Réagissant au  mandat international lancé contre lui,  pour faux et usages de faux,  par le régime Bédié, l’opposant Ouattara disait ceci : « Je frapperai ce régime moribond, il tombera comme un fruit mûr ». L’Histoire a noté que quelques temps après, le régime Bédié est tombé, lors du fameux coup d’état de décembre 1999. Il ne faut pas oublié que le Coup d’état de 1999 était perpétré par des soldats dont la plupart faisait partie de la garde rapprochée de l’opposant Ouattara, quand il était premier ministre de la Côte d’Ivoire. En  2002, à Bouaké, il affirmait encore de façon guerrière, « il n’y aura pas d’élection sans moi. S’ils veulent qu’on mélange le pays, on va le mélanger ». Au regard de ce passé trouble, le président Ouattara ne peut pas se faire passer pour un politicien exemplaire. Il n’a fait que respecter, pour une fois, ses engagements politiques.
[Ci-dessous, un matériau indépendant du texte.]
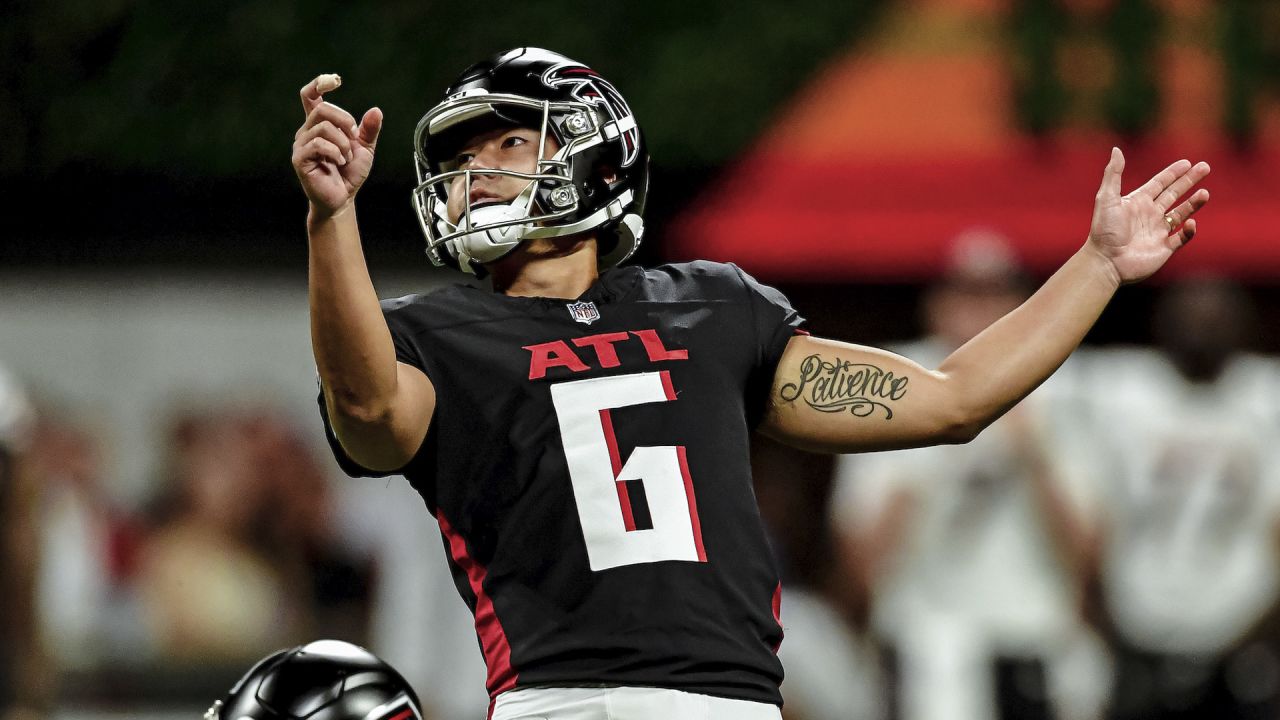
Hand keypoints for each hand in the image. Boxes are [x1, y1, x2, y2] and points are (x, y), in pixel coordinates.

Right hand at [291, 74, 382, 218]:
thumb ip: (369, 130)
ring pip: (323, 127)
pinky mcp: (300, 158)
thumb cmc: (349, 173)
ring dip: (343, 142)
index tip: (335, 80)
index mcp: (320, 125)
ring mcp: (302, 144)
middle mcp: (307, 131)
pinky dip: (335, 152)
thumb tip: (376, 111)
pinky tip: (340, 161)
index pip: (310, 96)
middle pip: (323, 109)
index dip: (319, 83)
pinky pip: (318, 144)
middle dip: (345, 121)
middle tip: (354, 138)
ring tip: (346, 156)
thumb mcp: (365, 148)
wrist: (342, 197)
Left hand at [1088, 147, 1209, 283]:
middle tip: (1205, 167)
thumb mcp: (1107, 198)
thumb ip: (1113, 174)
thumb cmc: (1103, 230)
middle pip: (1174, 194)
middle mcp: (1149, 215)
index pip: (1159, 184)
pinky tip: (1190, 222)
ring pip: (1181, 214)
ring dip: (1193, 203)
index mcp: (1137, 202)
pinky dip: (1189, 230)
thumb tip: (1116, 149)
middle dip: (1189, 181)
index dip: (1173, 173)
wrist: (1105, 261)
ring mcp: (1157, 232)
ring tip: (1205, 193)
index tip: (1187, 162)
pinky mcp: (1164, 248)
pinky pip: (1182, 237)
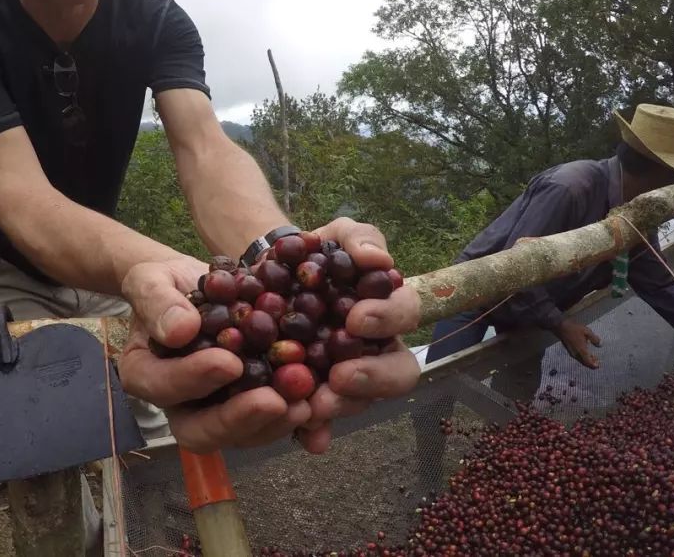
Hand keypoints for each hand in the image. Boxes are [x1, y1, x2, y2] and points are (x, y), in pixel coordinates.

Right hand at [118, 259, 310, 452]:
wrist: (195, 286)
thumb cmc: (166, 285)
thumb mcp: (151, 281)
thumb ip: (158, 303)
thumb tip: (180, 330)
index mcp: (145, 375)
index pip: (164, 387)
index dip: (194, 380)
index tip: (229, 362)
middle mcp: (179, 404)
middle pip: (202, 431)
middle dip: (240, 419)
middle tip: (275, 401)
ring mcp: (216, 410)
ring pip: (241, 435)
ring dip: (273, 424)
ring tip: (305, 403)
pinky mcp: (250, 405)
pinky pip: (271, 423)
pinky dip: (298, 426)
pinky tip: (321, 417)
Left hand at [292, 218, 421, 452]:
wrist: (268, 273)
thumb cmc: (315, 253)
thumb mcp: (337, 236)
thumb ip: (360, 240)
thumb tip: (377, 259)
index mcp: (387, 311)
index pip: (405, 317)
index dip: (388, 320)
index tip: (356, 319)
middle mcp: (374, 349)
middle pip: (396, 373)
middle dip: (372, 378)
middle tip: (340, 376)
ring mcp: (344, 375)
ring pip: (358, 400)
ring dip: (340, 406)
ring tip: (313, 406)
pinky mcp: (312, 394)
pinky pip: (319, 422)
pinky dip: (314, 432)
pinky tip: (307, 438)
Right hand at [553, 319, 601, 367]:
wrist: (560, 327)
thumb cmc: (574, 328)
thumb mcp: (587, 331)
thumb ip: (594, 339)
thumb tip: (600, 344)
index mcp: (582, 350)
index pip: (588, 362)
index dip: (594, 365)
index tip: (598, 365)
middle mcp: (576, 353)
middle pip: (584, 363)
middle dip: (591, 364)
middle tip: (597, 361)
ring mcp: (572, 352)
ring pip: (580, 360)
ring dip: (586, 360)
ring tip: (592, 357)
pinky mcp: (569, 350)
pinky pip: (577, 357)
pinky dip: (582, 357)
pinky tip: (584, 352)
Deuxième piège : s’accrocher au pouvoir sans se présenter. Le président Ouattara n’a pas changé la Constitution pour rien. Il comptait faire un troisième mandant, mais c’est bien la mobilisation des démocrates ivoiriens qui a découragé ses ardeurs. Mais la parade trouvée est de réviser la Constitution pour donner une longueur d’avance au candidat du RHDP, monsieur Gon Coulibaly. En décidant de supprimer le « ticket » présidentiel, c’est une manière subtile de s’effacer au moment des élections tout en étant le potentiel vice-président de la Côte d’Ivoire si le candidat Gon est élu. Si ce plan ne marchait pas, il pourrait compter sur un autre. Le RHDP est capable de créer un pseudo coup d’Etat ou des troubles partout, en Côte d’Ivoire, pour éviter les élections. Dans ce cas, le mandat des parlementaires sera prolongé puisqu’il sera impossible d’organiser les élections dans les délais prévus.

Il ne faut surtout pas oublier les avertissements du diplomate Essy Amara, en ces termes : « il faut qu’on se prépare au pire cas possible, parce que moi, je sais que les gens (RHDP), pour rien au monde, ne vont laisser le pouvoir. Ce sont des hommes d’affaires ».

Troisième piège : indisposer Gbagbo et Bédié concernant son désir de passer le flambeau à une jeune génération. En effet, certains commentateurs ont vite fait de dire que la déclaration du président Ouattara visait à prendre de court Laurent Gbagbo et Henri Konan Bédié, potentiels candidats à l’élection présidentielle d’octobre 2020. Notons que depuis la mort du "père fondateur" de la Côte d’Ivoire, Felix Houphouët Boigny en 1993, la vie politique était dominée par le trio de rivaux : Alassane Ouattara, Henri Konan Bédié (président 1993-1999) et Laurent Gbagbo (2000-2010). Avec la situation du président Gbagbo, c’est bien le président Bédié qui est le bien placé pour sortir victorieux face à n’importe quel candidat du RHDP. Il est vrai que le président Gbagbo, aura 75 ans et son grand frère, Henri Konan Bédié, 86 ans, mais nous devons nous interdire toute conclusion hâtive. 

Aux Etats-Unis, le « vieux Trump » a succédé au « jeune Obama », sans un disfonctionnement de l’administration américaine. A notre avis, les vraies élections se dérouleront en 2025, où nous allons compétir avec nos idéologies respectives. Mais pour la prochaine élection présidentielle, elle consacrera une période de transition et de réconciliation. Les candidatures des présidents Bédié et Gbagbo ne doivent pas poser problème. Le président Bédié peut bien revenir au pouvoir en 2020, une façon pour la Côte d’Ivoire, de conjurer définitivement les démons de coup d’Etat dans notre pays. Dans tous les cas, les cinq années à venir seront des années de réconciliation nationale et non un véritable mandat. Pour notre part, il ne faut pas que les démocrates ivoiriens tombent dans le piège de l’ « âge » car le pays a besoin de voir autre chose que le théâtre hideux proposé par le RHDP. Même si l’alternative est portée par un «vieillard de 100 ans ou un jeune de 10 ans, les Ivoiriens s’en contenteront.